Directions
All of the data below should be output exactly as given.

Spatial grounding data:

........

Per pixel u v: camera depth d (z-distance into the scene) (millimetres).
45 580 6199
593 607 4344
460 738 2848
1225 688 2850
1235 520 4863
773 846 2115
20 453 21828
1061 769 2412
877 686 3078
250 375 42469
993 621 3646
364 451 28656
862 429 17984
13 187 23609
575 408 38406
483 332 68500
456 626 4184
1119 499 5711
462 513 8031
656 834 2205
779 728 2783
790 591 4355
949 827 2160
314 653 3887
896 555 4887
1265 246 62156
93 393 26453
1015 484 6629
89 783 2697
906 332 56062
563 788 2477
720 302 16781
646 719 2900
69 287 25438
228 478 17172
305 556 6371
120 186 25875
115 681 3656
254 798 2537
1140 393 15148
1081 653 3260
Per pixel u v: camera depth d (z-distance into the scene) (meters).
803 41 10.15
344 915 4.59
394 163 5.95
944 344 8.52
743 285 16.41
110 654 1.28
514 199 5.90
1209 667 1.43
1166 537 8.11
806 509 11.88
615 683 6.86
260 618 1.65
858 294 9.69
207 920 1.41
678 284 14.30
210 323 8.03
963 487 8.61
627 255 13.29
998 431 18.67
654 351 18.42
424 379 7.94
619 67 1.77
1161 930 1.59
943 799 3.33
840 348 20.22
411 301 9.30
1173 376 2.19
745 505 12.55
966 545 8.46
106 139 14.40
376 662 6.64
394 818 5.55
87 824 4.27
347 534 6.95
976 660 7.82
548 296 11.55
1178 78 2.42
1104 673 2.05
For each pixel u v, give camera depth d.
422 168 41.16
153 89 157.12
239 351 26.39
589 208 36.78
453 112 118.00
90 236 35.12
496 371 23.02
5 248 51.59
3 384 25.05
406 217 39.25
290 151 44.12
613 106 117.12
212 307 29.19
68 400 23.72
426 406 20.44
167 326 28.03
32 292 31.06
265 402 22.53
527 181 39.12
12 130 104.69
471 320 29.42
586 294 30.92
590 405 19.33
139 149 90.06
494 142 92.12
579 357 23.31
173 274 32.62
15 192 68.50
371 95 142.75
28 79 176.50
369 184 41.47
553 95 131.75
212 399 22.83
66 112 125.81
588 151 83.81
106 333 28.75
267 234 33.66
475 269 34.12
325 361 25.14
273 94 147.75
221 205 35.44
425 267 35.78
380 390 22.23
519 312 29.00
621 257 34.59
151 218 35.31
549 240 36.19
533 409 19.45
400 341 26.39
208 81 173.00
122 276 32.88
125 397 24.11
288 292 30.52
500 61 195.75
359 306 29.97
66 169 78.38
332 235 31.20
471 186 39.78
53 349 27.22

........

Written answer
Per pixel u v: camera depth d (z-distance into the scene) (millimetres).
45 580 6199
593 607 4344
460 738 2848
1225 688 2850
1235 520 4863
773 846 2115
20 453 21828
1061 769 2412
877 686 3078
250 375 42469
993 621 3646
364 451 28656
862 429 17984
13 187 23609
575 408 38406
483 332 68500
456 626 4184
1119 499 5711
462 513 8031
656 834 2205
779 728 2783
790 591 4355
949 827 2160
314 653 3887
896 555 4887
1265 246 62156
93 393 26453
1015 484 6629
89 783 2697
906 332 56062
563 788 2477
720 302 16781
646 719 2900
69 287 25438
228 478 17172
305 556 6371
120 186 25875
115 681 3656
254 798 2537
1140 393 15148
1081 653 3260
Per pixel u v: camera depth d (z-distance into the scene) (meters).
803 41 10.15
344 915 4.59
394 163 5.95
944 344 8.52
743 285 16.41
110 654 1.28
514 199 5.90
1209 667 1.43
1166 537 8.11
806 509 11.88
615 683 6.86
260 618 1.65
858 294 9.69
207 920 1.41
678 284 14.30
210 323 8.03
963 487 8.61
627 255 13.29
998 431 18.67
654 351 18.42
424 379 7.94
619 67 1.77
1161 930 1.59
943 799 3.33
840 348 20.22
411 301 9.30
1173 376 2.19
745 505 12.55
966 545 8.46
106 139 14.40
376 662 6.64
394 818 5.55
87 824 4.27
347 534 6.95
976 660 7.82
548 296 11.55
1178 78 2.42
1104 673 2.05
For each pixel u v, give camera depth d.
422 168 41.16
153 89 157.12
239 351 26.39
589 208 36.78
453 112 118.00
90 236 35.12
496 371 23.02
5 248 51.59
3 384 25.05
406 217 39.25
290 151 44.12
613 106 117.12
212 307 29.19
68 400 23.72
426 406 20.44
167 326 28.03
32 292 31.06
265 402 22.53
527 181 39.12
12 130 104.69
471 320 29.42
586 294 30.92
590 405 19.33
139 149 90.06
494 142 92.12
579 357 23.31
173 274 32.62
15 192 68.50
371 95 142.75
28 79 176.50
369 184 41.47
553 95 131.75
212 399 22.83
66 112 125.81
588 151 83.81
106 333 28.75
267 234 33.66
475 269 34.12
325 361 25.14
273 94 147.75
221 205 35.44
425 267 35.78
380 390 22.23
519 312 29.00
621 257 34.59
151 218 35.31
549 240 36.19
533 409 19.45
400 341 26.39
208 81 173.00
122 276 32.88
125 397 24.11
288 292 30.52
500 61 195.75
359 306 29.97
66 169 78.38
332 235 31.20
471 186 39.78
53 349 27.22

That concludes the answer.